Elacatinus atronasus is a species of ray-finned fish in the family Gobiidae which is endemic to a single reef in Exuma Sound in the Bahamas. It is a species associated with a coral reefs but unlike many other species in the genus Elacatinus it does not engage in cleaning behaviour, feeding instead on particulate zooplankton. It occurs in large, mixed groups in the vicinity of vertical faces which have plentiful holes and near undercut ledges.

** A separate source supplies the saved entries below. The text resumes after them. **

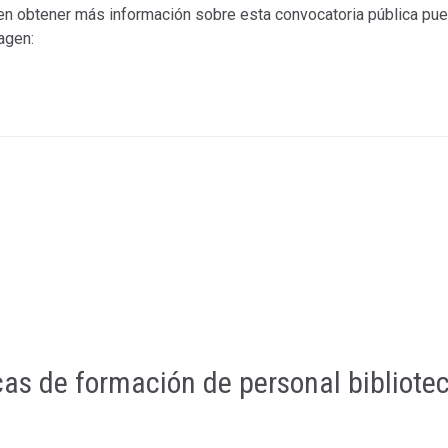
en obtener más información sobre esta convocatoria pública pue
magen:
s de formación de personal bibliotec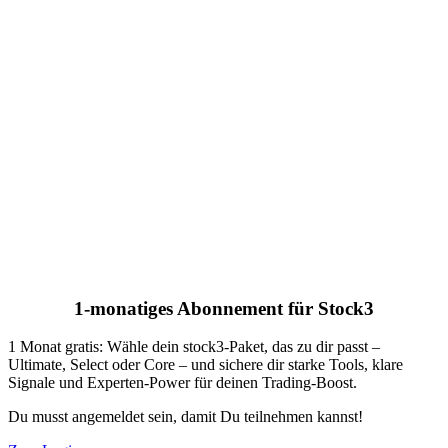
1-monatiges Abonnement für Stock3
1 Monat gratis: Wähle dein stock3-Paket, das zu dir passt –
Ultimate, Select oder Core – und sichere dir starke Tools, klare
Signale und Experten-Power für deinen Trading-Boost.
Du musst angemeldet sein, damit Du teilnehmen kannst!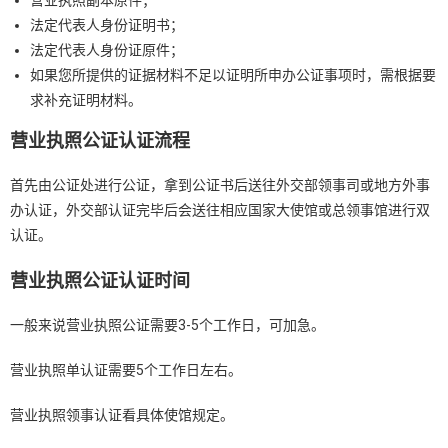
营业执照副本原件；
法定代表人身份证明书；
法定代表人身份证原件；
如果您所提供的证据材料不足以证明所申办公证事项时，需根据要
求补充证明材料。
营业执照公证认证流程
首先由公证处进行公证，拿到公证书后送往外交部领事司或地方外事
办认证，外交部认证完毕后会送往相应国家大使馆或总领事馆进行双
认证。
营业执照公证认证时间
一般来说营业执照公证需要3-5个工作日，可加急。
营业执照单认证需要5个工作日左右。
营业执照领事认证看具体使馆规定。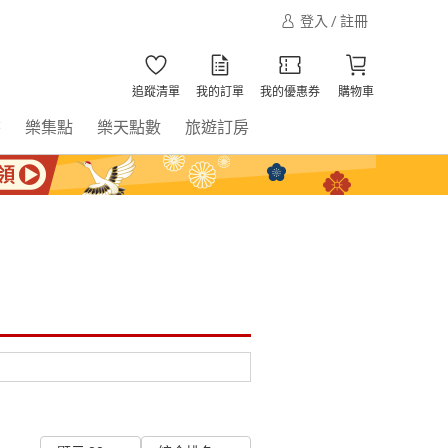
登入 / 註冊
追蹤清單
我的訂單
我的優惠券
購物車
書
樂集點
樂天點數
旅遊訂房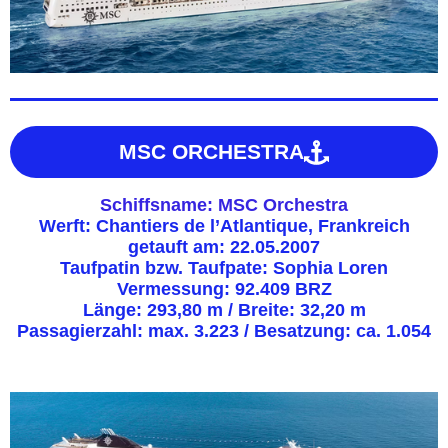
MSC ORCHESTRA
Schiffsname: MSC Orchestra
Werft: Chantiers de l’Atlantique, Frankreich
getauft am: 22.05.2007
Taufpatin bzw. Taufpate: Sophia Loren
Vermessung: 92.409 BRZ
Länge: 293,80 m / Breite: 32,20 m
Passagierzahl: max. 3.223 / Besatzung: ca. 1.054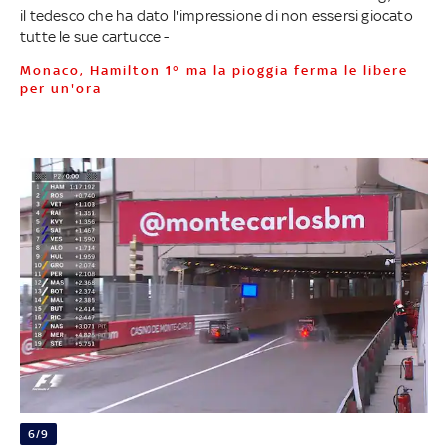
il tedesco che ha dato l'impressione di non essersi giocato
tutte le sue cartucce -
Monaco, Hamilton 1° ma la pioggia ferma le libere
per un'ora
6/9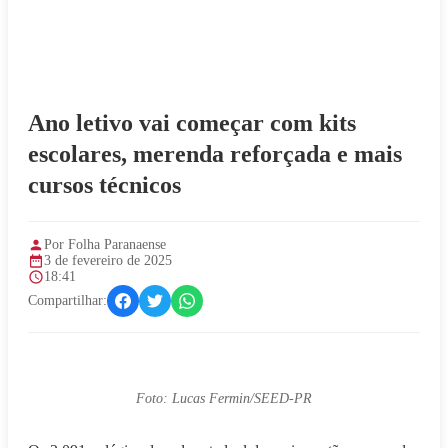
Ano letivo vai começar com kits
escolares, merenda reforçada e mais
cursos técnicos
Por Folha Paranaense
3 de fevereiro de 2025
18:41
Compartilhar:
Foto: Lucas Fermin/SEED-PR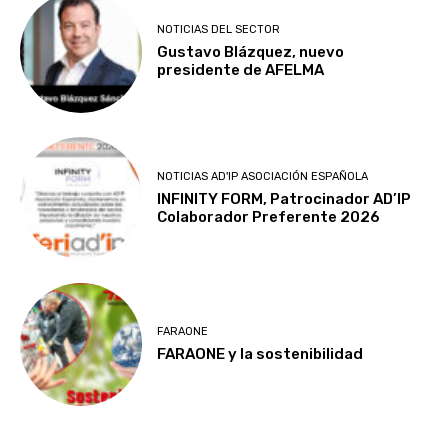
NOTICIAS DEL SECTOR
Gustavo Blázquez, nuevo
presidente de AFELMA
NOTICIAS AD'IP ASOCIACIÓN ESPAÑOLA
INFINITY FORM, Patrocinador AD’IP
Colaborador Preferente 2026
FARAONE
FARAONE y la sostenibilidad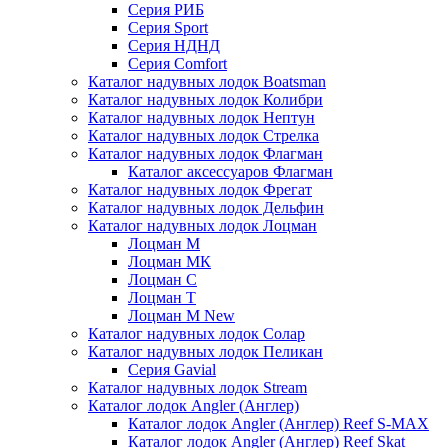
Серия РИБ
Серия Sport
Серия НДНД
Серия Comfort
Каталог надувных лодок Boatsman
Каталог надувных лодок Колибри
Каталог надувных лодок Нептун
Каталог надувных лодок Стрелка
Каталог надувных лодок Флагман
Каталог аксессуаров Флагман
Каталог надувных лодок Фрегат
Каталог надувных лодок Дельфин
Каталог надувных лодок Лоцман
Лоцман М
Лоцман МК
Лоцман С
Лоцман Т
Лоцман М New
Каталог надувных лодок Солар
Каталог надувных лодок Пеликан
Серия Gavial
Каталог надувных лодок Stream
Каталог лодок Angler (Англер)
Каталог лодок Angler (Англер) Reef S-MAX
Каталог лодок Angler (Англер) Reef Skat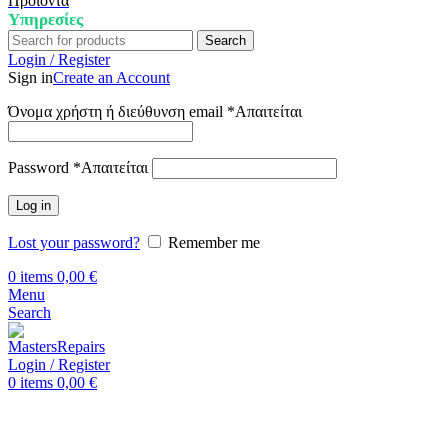
Προϊόντα
Υπηρεσίες
Search
Login / Register
Sign in
Create an Account
Όνομα χρήστη ή διεύθυνση email
*
Απαιτείται
Password
*
Απαιτείται
Log in
Lost your password?
Remember me
0
items
0,00
€
Menu
Search
Login / Register
0
items
0,00
€
Αρχική
Επισκευή Huawei
Huawei P50 Pro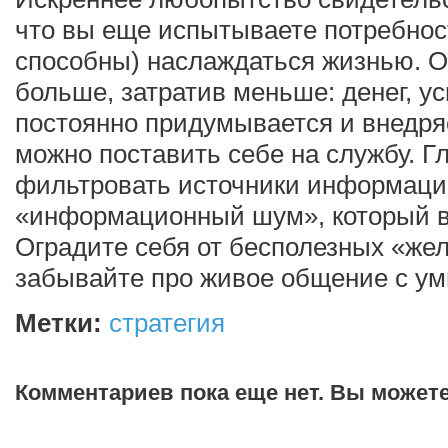
что вы еще испытываете потребност
способны) наслаждаться жизнью. О
больше, затратив меньше: денег, у
постоянно придумывается и внедряе
можно поставить себе на службу. Г
фильтровать источники информации
«информационный шум», который в
Оградите себя от бесполезных «жел
забывайте про живое общение с у
Метки:
стратегия
Комментариев пока еще нет. Вы может
Добавить комментарий!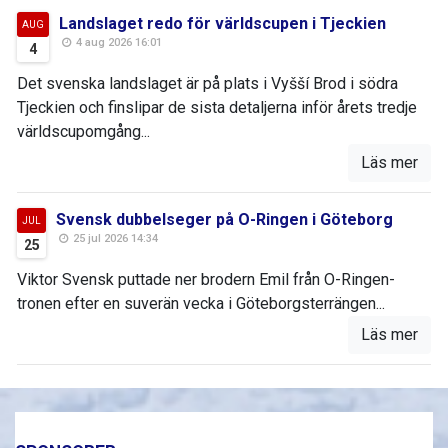
Landslaget redo för världscupen i Tjeckien
AUG
4 aug 2026 16:01
4
Det svenska landslaget är på plats i Vyšší Brod i södra
Tjeckien och finslipar de sista detaljerna inför årets tredje
världscupomgång...
Läs mer
Svensk dubbelseger på O-Ringen i Göteborg
JUL
25 jul 2026 14:34
25
Viktor Svensk puttade ner brodern Emil från O-Ringen-
tronen efter en suverän vecka i Göteborgsterrängen...
Läs mer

It forms schools above the sea floor where has been recorded as remaining stationary, hovering above corals by day, resting on the coral during the night. Its reproductive behaviour is unknown. The IUCN assess Elacatinus atronasus as endangered due to its restricted range and the perceived vulnerability of this species to predation by the invasive lionfish, Pterois miles and Pterois volitans.